Speaking of technical and thinking of shoe types: the types of trails also vary from those black diamond technical loops to super “green” loops that are flat surfaces with an amazing canopy of leaves and wonder over your head that will keep you cooler this summer. We all know that it’s cooler in the shade in the summer, but it’s even more pleasant to run through the shaded trails in the summer. Even in the winter, trails feel warmer to me when it’s cold outside. I love it. So protected. So much to explore. So many trees to consider climbing…and things to play on… AshetonBrown_052516_0266

With all of that said, there are a few things to keep in mind when going for even the shortest of trail runs:

  1. Leave the trails as you found them. That’s a given no matter where you go. Let’s protect this gorgeous planet of ours. Don’t leave trash, destroy nature, do stupid things. Please and thanks!
  2. Tell someone where you are running, if you are running alone on trails. I typically don’t see anyone when I run trails, so it’s good practice to let someone know your location and time period of when they should hear from you again.
  3. If it has just borderline monsooned for a day or two or five in a row: don’t go run the trails. I love a good mud run but that may tear the trails up, and others, especially if mountain bikers ride those trails, well they may hate you for it. Additionally, your chances of injury may increase depending on the level of slick the trails are if you are new to the trail running game. Ankle strength is key.
  4. Bugs! During the summer months, be sure to check yourself for ticks after your run and if you feel the need, spray yourself before your run with bug spray. My theory: if you keep moving the bugs won’t have time to bite you! I hate bug spray.
  5. Consider packing a small cooler with a damp wash cloth, icepack, and extra water bottles {one plain and one with electrolytes!}. While you may not need extra water on the trails for a short run, these items can still be pretty awesome to have after a summer run! It’s crucial to stay hydrated in the summer months!
  6. Most parks and trails have water fountains scattered throughout their parks which gets rid of your need to carry water bottles.
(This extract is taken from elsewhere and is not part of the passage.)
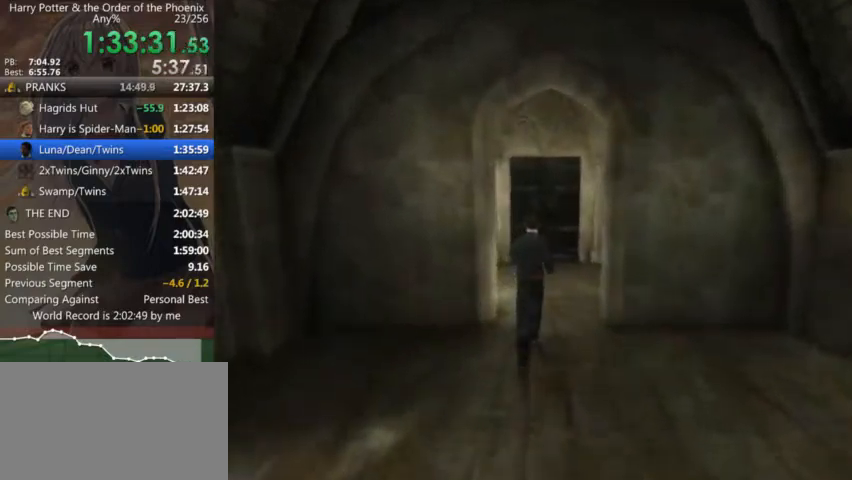
{"keys": ["a", "shift_l"], "mouse": [], "events": [[100, "w", "up"]]}
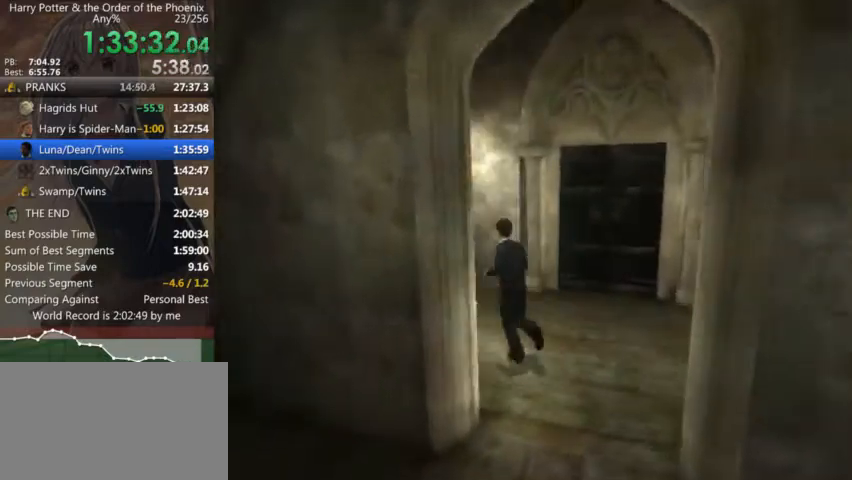
{"keys": ["a", "shift_l", "w"], "mouse": [], "events": [[233, "w", "down"]]}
UNLESS you are practicing your fueling for a marathon or you will be out for more than 45 minutes on a hot summer day and there aren’t actually water sources around.
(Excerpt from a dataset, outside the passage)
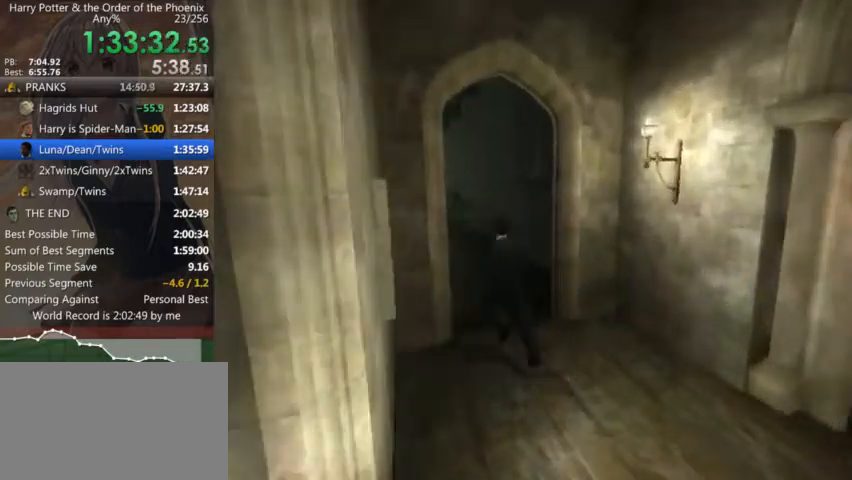
{"keys": ["shift_l", "w"], "mouse": [], "events": [[33, "a", "up"]]}
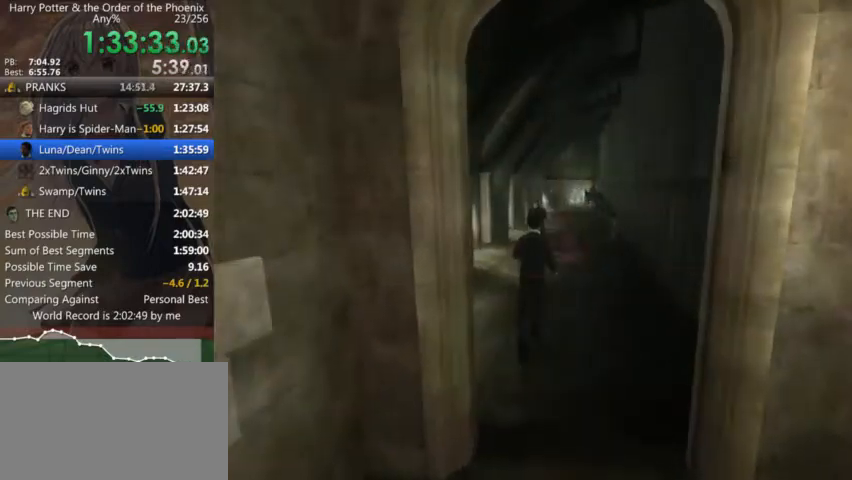
{"keys": ["d", "shift_l", "w"], "mouse": [], "events": [[266, "d", "down"]]}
  7. Learn your trail signage and stay on the path. I don’t hate getting semi-lost on new trails if I’m not on a timeline, but remember some trail loops have funny turns and you don’t want to go off the path and into some poison ivy if you’re allergic.
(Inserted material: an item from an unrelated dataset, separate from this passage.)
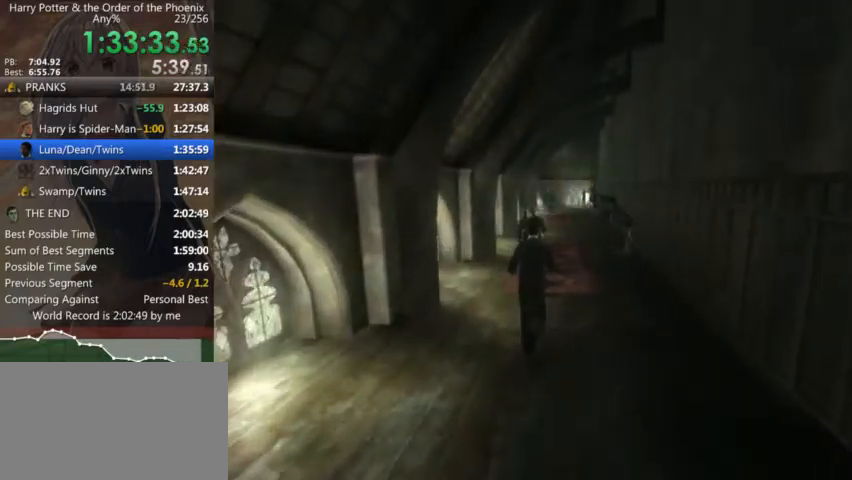
{"keys": ["a", "shift_l", "w"], "mouse": [], "events": [[66, "d", "up"], [466, "a", "down"]]}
  8. IF YOU MUST, DO NOT RUN WITH BOTH EAR PHONES IN. This is so dangerous on the road, but especially in the woods. You need to be aware of your surrounding always. I just finished testing out and getting a pair of new rad ones that actually sit on the outside of our ears. Safe. Awesome. 

While those last two may have been threatening and daunting, they’re really no big deal. Ok, the last one is a big deal to me. However! Those who cut and clear trails try to get rid of the bad stuff for everyone! Trails are all about having fun and playing and adventure. They’re about getting outside and exploring. When I stopped running for roughly 7 years, the one thing that got me back on track to doing what I love were my hometown trails after I graduated college. I haven’t stopped running since…injuries don’t count.